#Project: Natural Language Processing Assignment
Description: This project involves analyzing text data using natural language processing techniques. The tasks include building term-document and term-context matrices, applying weighting schemes, analyzing associations between words, and examining potential social biases in the data.
Environment:
- Python 3.8.10
- Required Packages: scipy, numpy
Usage:
- Download or clone the project repository.
- Ensure Python 3.8.10 is installed on your system.
- Install the required packages.
- Run the Python scripts(.py)to execute the code.
Resources:
-
Skeleton Python code: This code provides a starting point for the assignment and contains stubs for some functions that need to be implemented.
-
CSV of the complete works of Shakespeare: This file contains the complete works of Shakespeare in CSV format. Each row represents a line from a play, with columns for play name, line number, character name, and the actual line.
-
Vocab of the complete works of Shakespeare: This file contains the vocabulary extracted from the complete works of Shakespeare.
-
List of all plays in the dataset: This file contains a list of all the plays included in the Shakespeare dataset.
-
SNLI corpus: This corpus contains selections from the Stanford Natural Language Inference (SNLI) dataset, which is used for the NLP task of natural language inference. Each line in the corpus contains a sentence that is either a premise (an image caption) or a hypothesis produced by annotators to be in a certain logical relation with the associated premise (entailment, neutral, contradiction). The sentenceID column is a unique index for each sentence, and captionID is an ID for all sentences associated with the same caption/premise.
-
List of identity labels from Rudinger et al. 2017: This file contains a list of identity labels that can be used for analyzing social biases in the SNLI corpus.

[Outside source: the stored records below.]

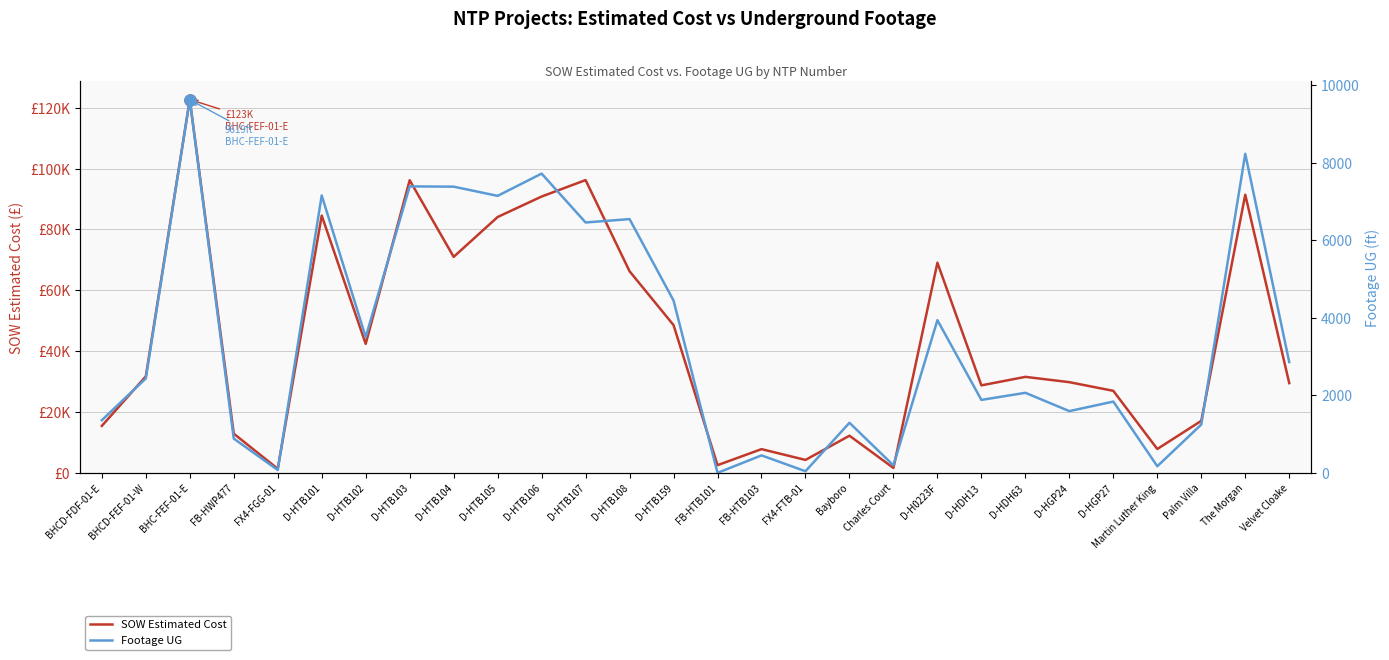

List the labels in order of SOW Estimated Cost value, largest first.

BHC-FEF-01-E, D-HTB107, D-HTB103, The Morgan, D-HTB106, D-HTB101, D-HTB105, D-HTB104, D-H0223F, D-HTB108, D-HTB159, D-HTB102, BHCD-FEF-01-W, D-HDH63, D-HGP24, Velvet Cloake, D-HDH13, D-HGP27, Palm Villa, BHCD-FDF-01-E, FB-HWP477, Bayboro, Martin Luther King, FB-HTB103, FX4-FTB-01, FB-HTB101, Charles Court, FX4-FGG-01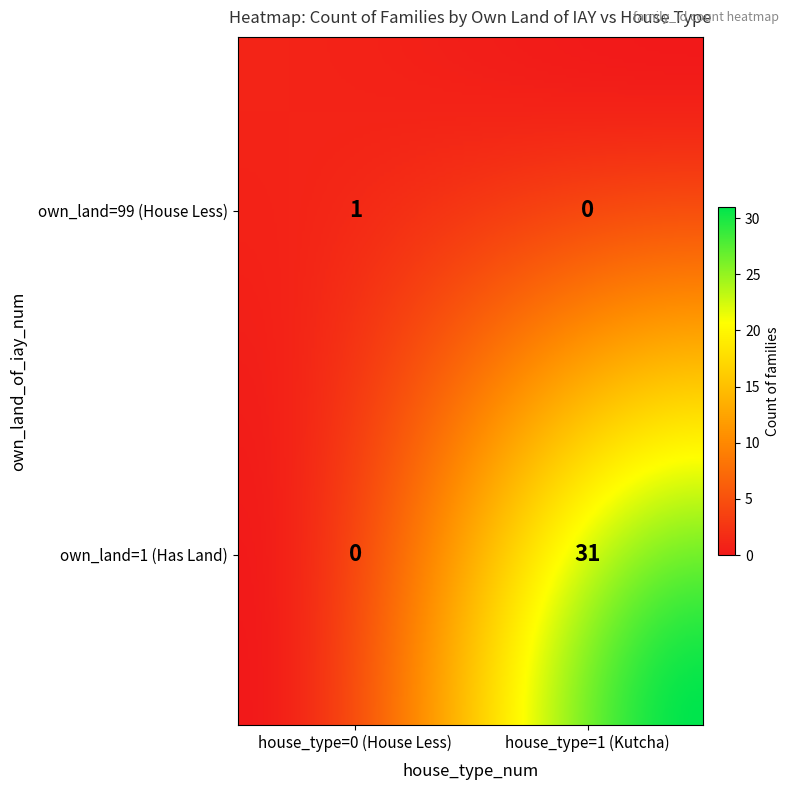

What is the sum of the values at 1_1 and 0_0?

32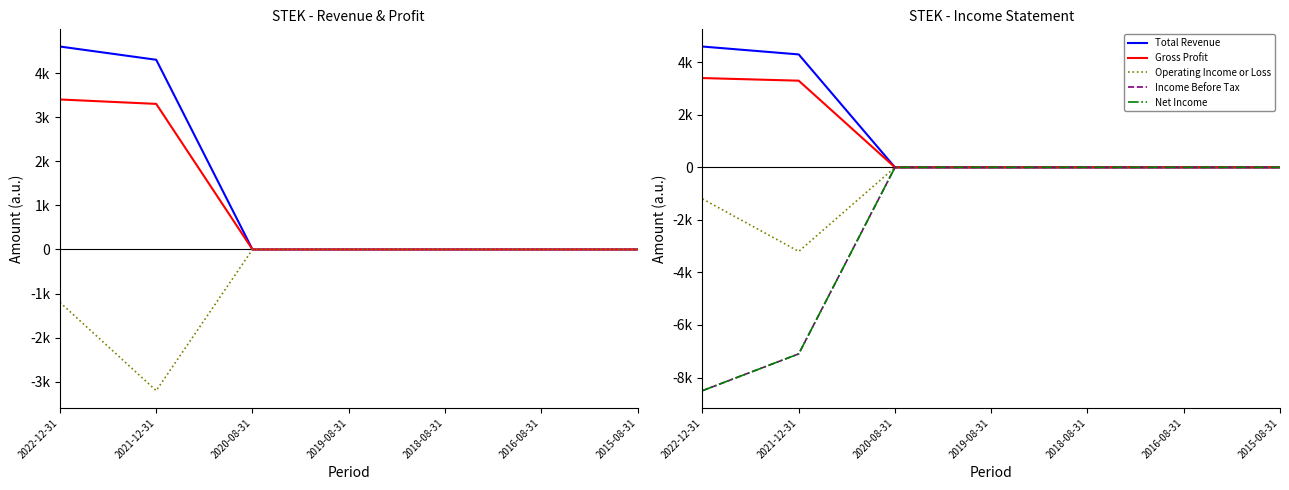

The Operating Income or Loss series shows -5147 at 2021-12-31. True or false?

False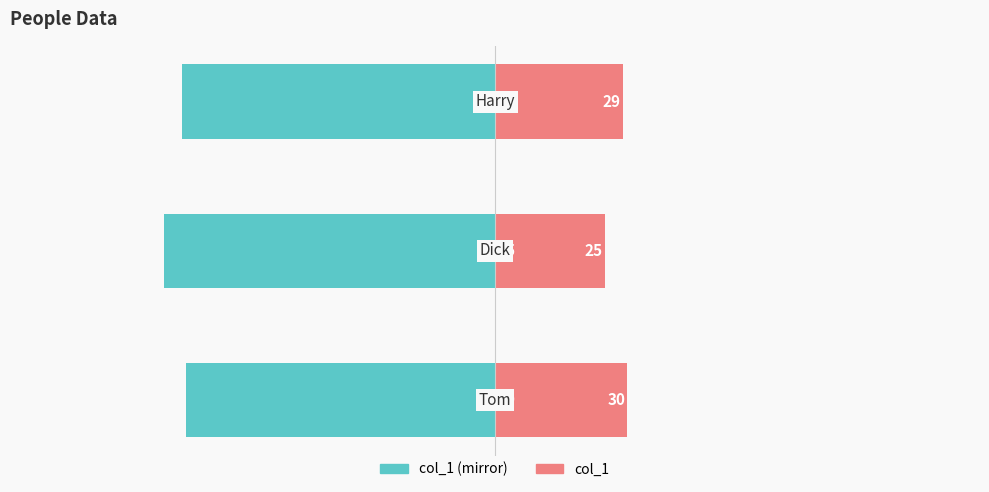

What is the value of the col_1 (mirror) bar at the 2nd from the left?

-75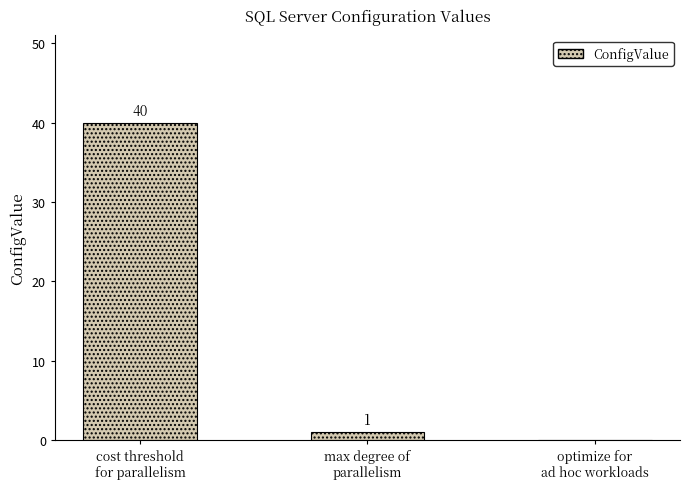

True or false: the data shows 0 at optimize for
ad hoc workloads.

True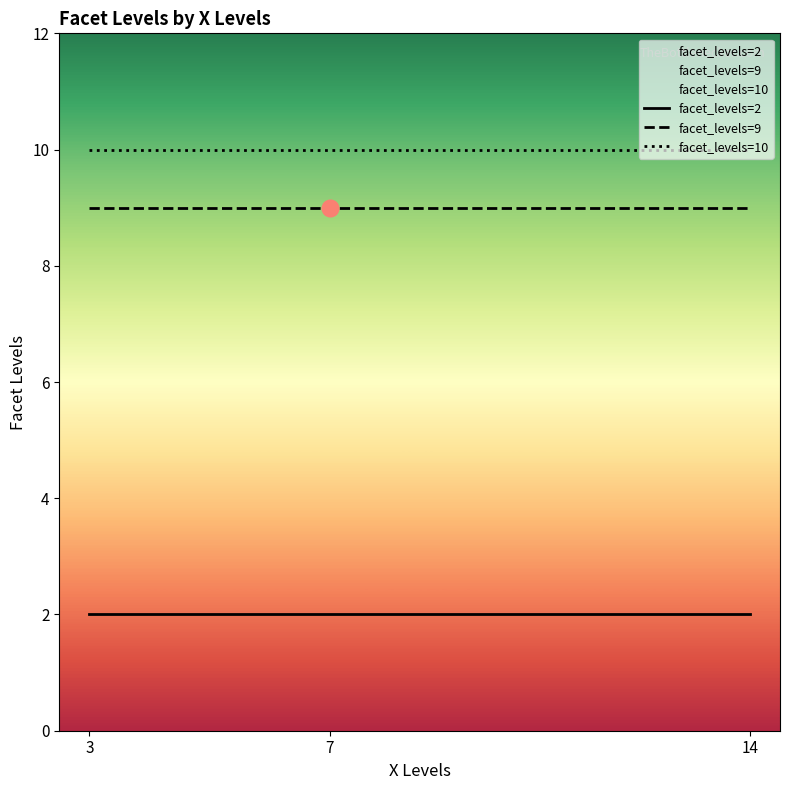

Which series has the largest total across all categories?

facet_levels=10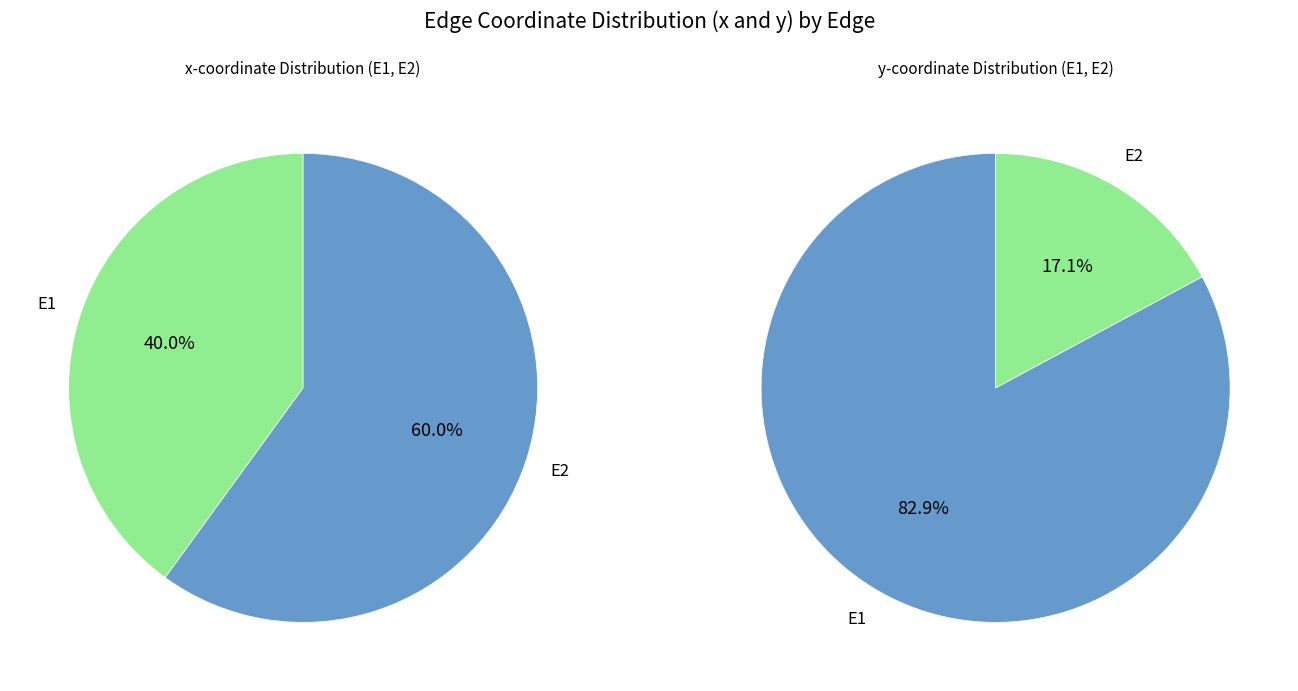

To the nearest percent, what percentage of the pie is E1?

40%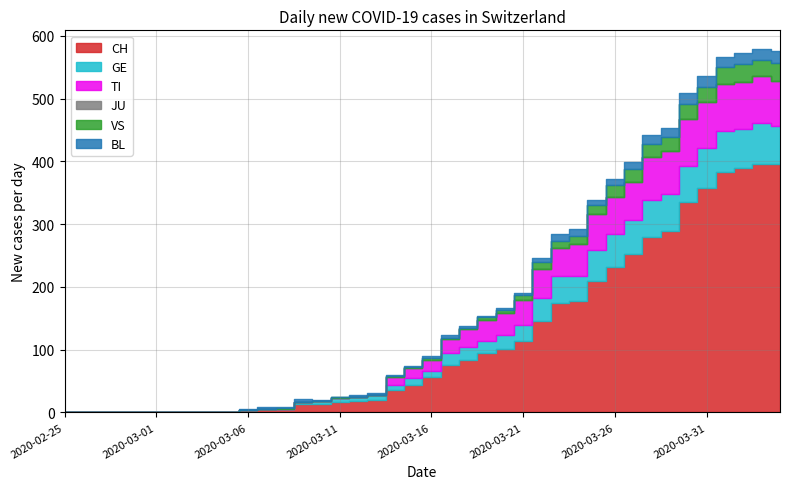

Which series has the largest total across all categories?

CH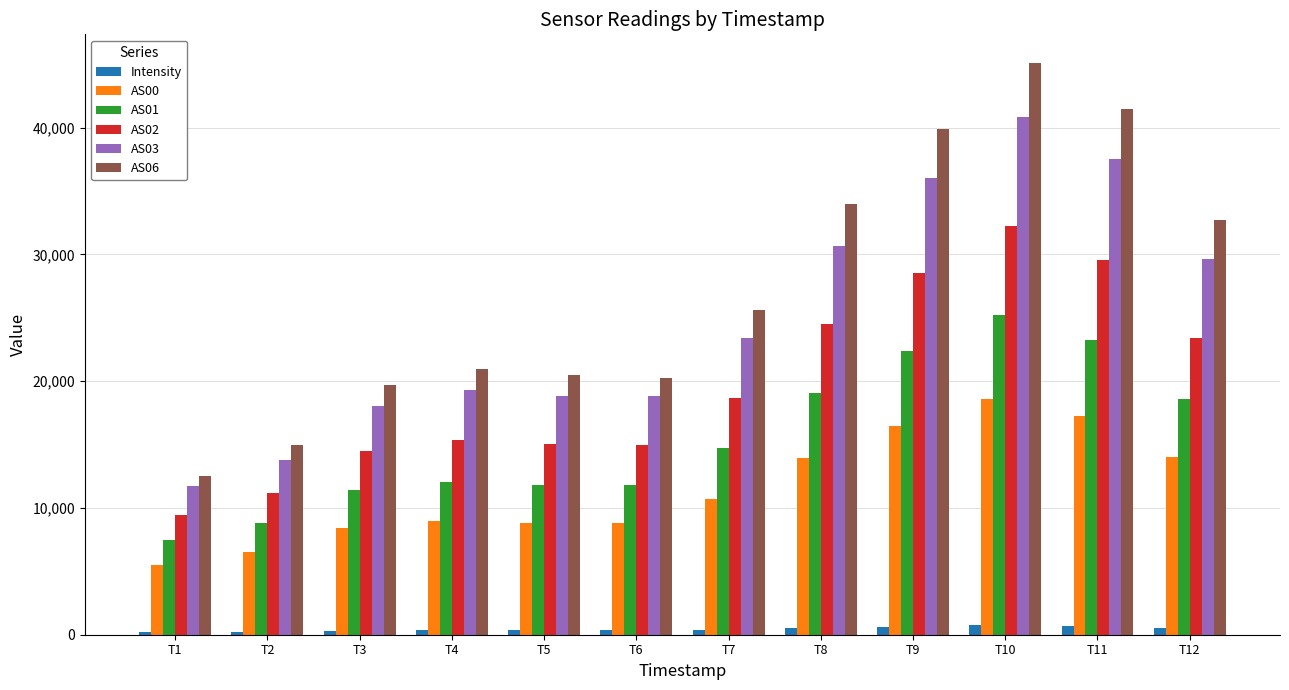

What is the highest value of the AS03 series?

40830.0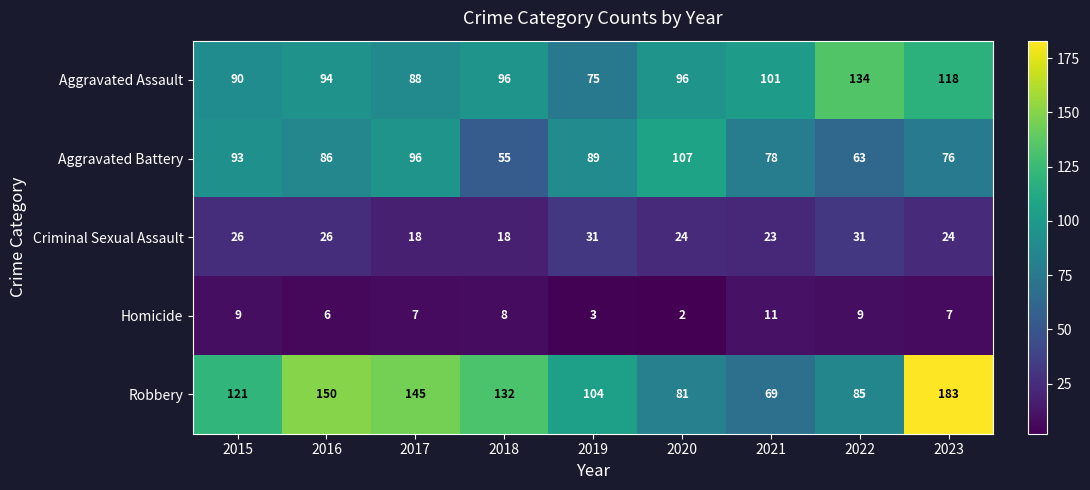

Which category has the lowest value in the Aggravated Assault series?

2019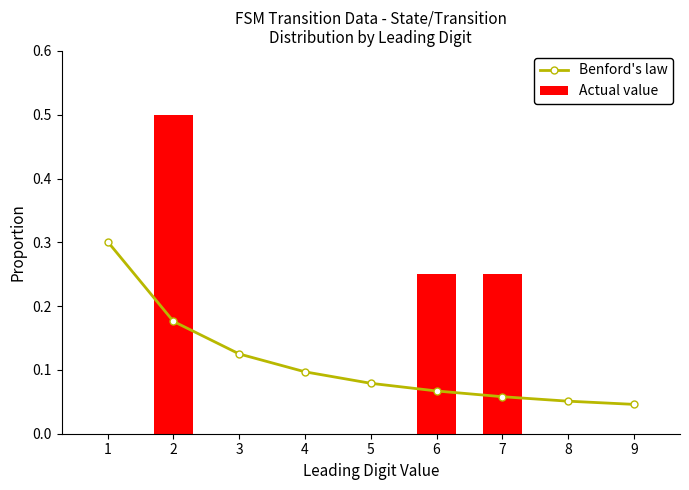

The Benford's law series shows 0.0 at 5. True or false?

False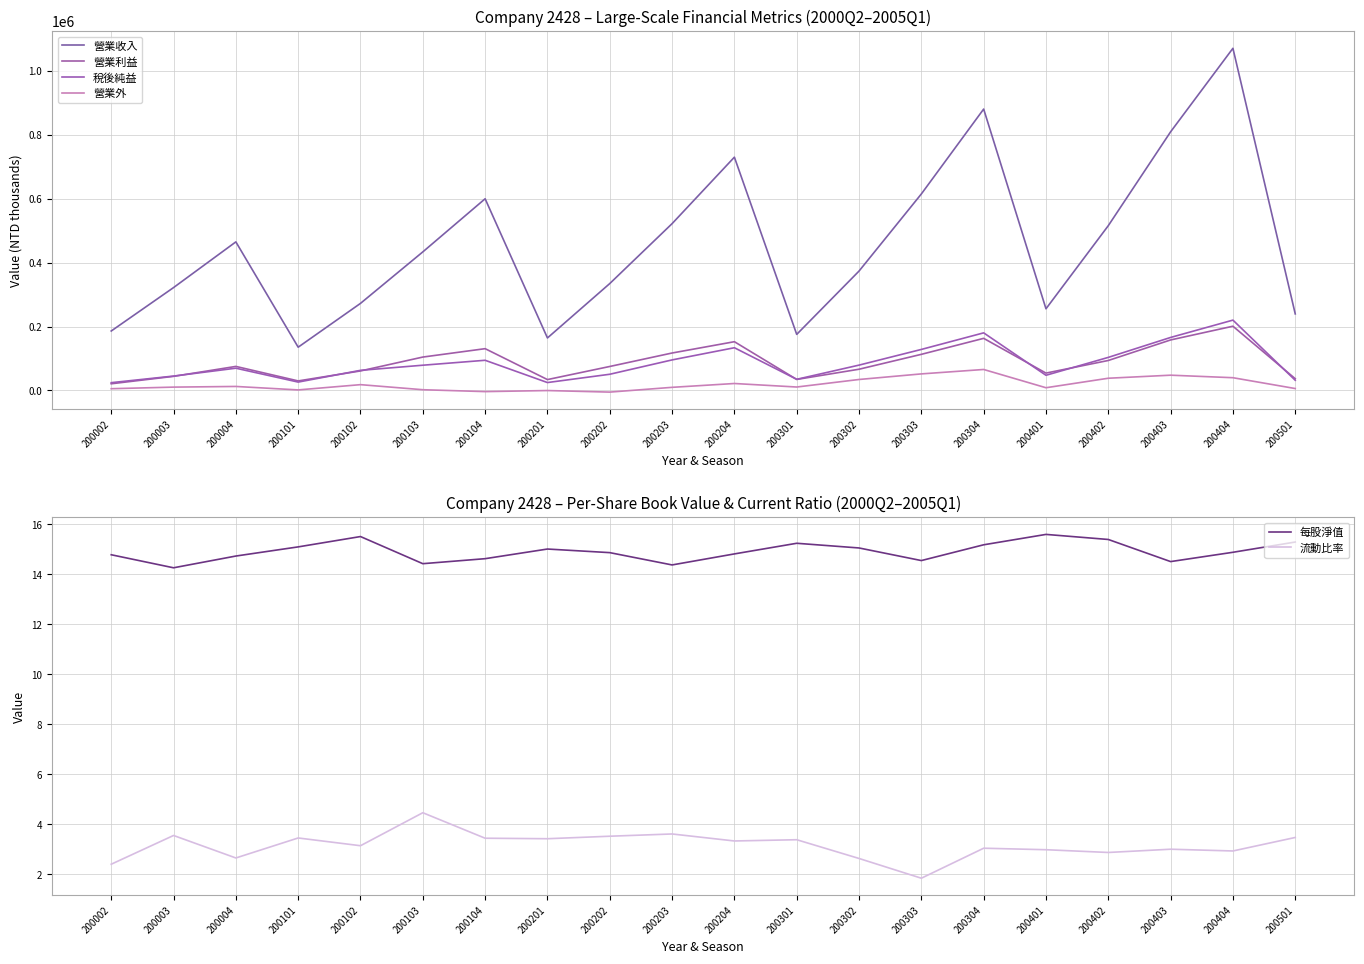

Which series has the widest spread of values?

營業收入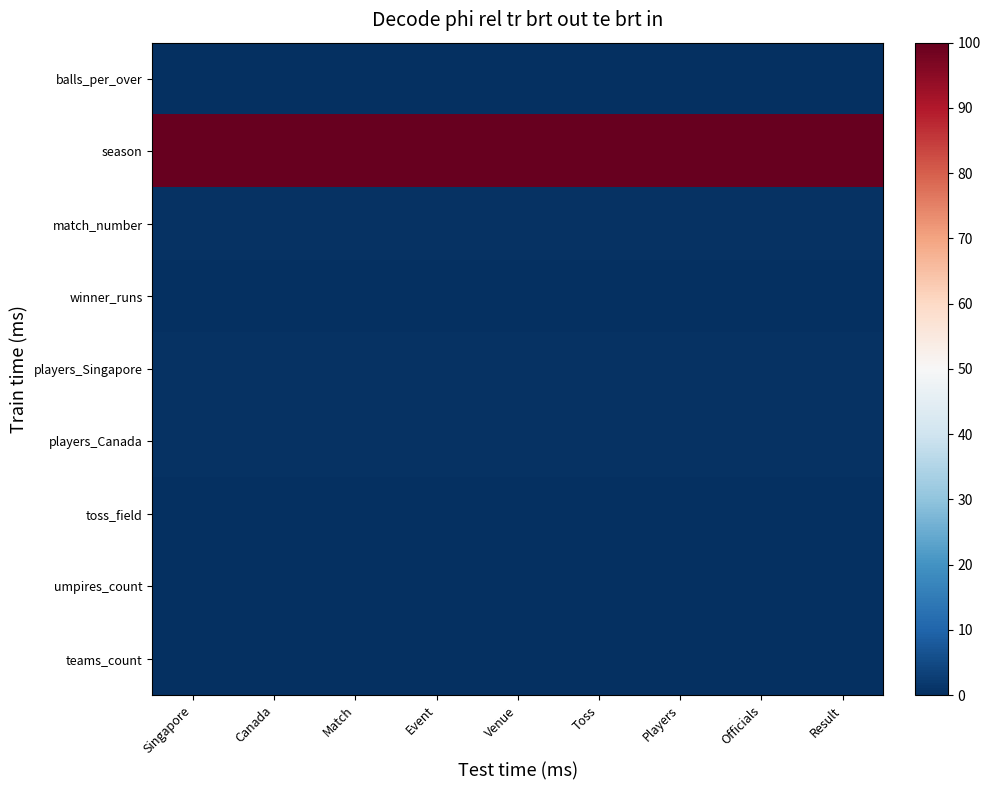

Which series has the largest total across all categories?

season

Discussion: No discussions with others were held regarding this assignment.
Generative AI tool: No generative AI tool was used for this assignment.
Unresolved issues or problems: No unresolved issues or problems were encountered during the completion of this assignment.
References:
- Bowman, S. R., Angeli, G., Potts, C., & Manning, C. D. (2015). A large annotated corpus for learning natural language inference. In Proceedings of the 2015 Conference on Empirical Methods in Natural Language Processing (EMNLP) (pp. 632-642).
- Rudinger, R., Naradowsky, J., Leonard, B., & Van Durme, B. (2017). Social Bias in Elicited Natural Language Inferences.